### TASK
Reproduce the entries verbatim; no pictures.

*** MATERIAL FOR THIS TASK ***

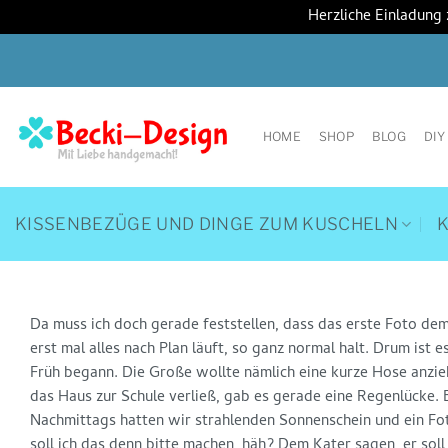
Herzliche Einladung
Zum
Inhalt
springen
HOME
SHOP
BLOG
DIY
KISSENBEZÜGE UND DINGE ZUM KUSCHELN
Da muss ich doch gerade feststellen, dass das erste Foto dem v
erst mal alles nach Plan läuft, so ganz normal halt. Drum ist
Früh begann. Die Große wollte nämlich eine kurze Hose anzieh
das Haus zur Schule verließ, gab es gerade eine Regenlücke. 
Nachmittags hatten wir strahlenden Sonnenschein und ein Foto
soll ich das denn bitte machen, häh? Dem Kater sagen, er sol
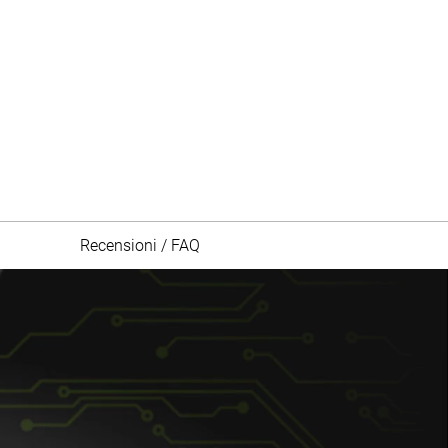
Recensioni / FAQ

***

### RESPONSE
Herzliche Einladung
Zum
Inhalt
springen
HOME
SHOP
BLOG
DIY
KISSENBEZÜGE UND DINGE ZUM KUSCHELN
Da muss ich doch gerade feststellen, dass das erste Foto dem v
erst mal alles nach Plan läuft, so ganz normal halt. Drum ist
Früh begann. Die Große wollte nämlich eine kurze Hose anzieh
das Haus zur Schule verließ, gab es gerade eine Regenlücke. 
Nachmittags hatten wir strahlenden Sonnenschein und ein Foto
soll ich das denn bitte machen, häh? Dem Kater sagen, er sol
Recensioni / FAQ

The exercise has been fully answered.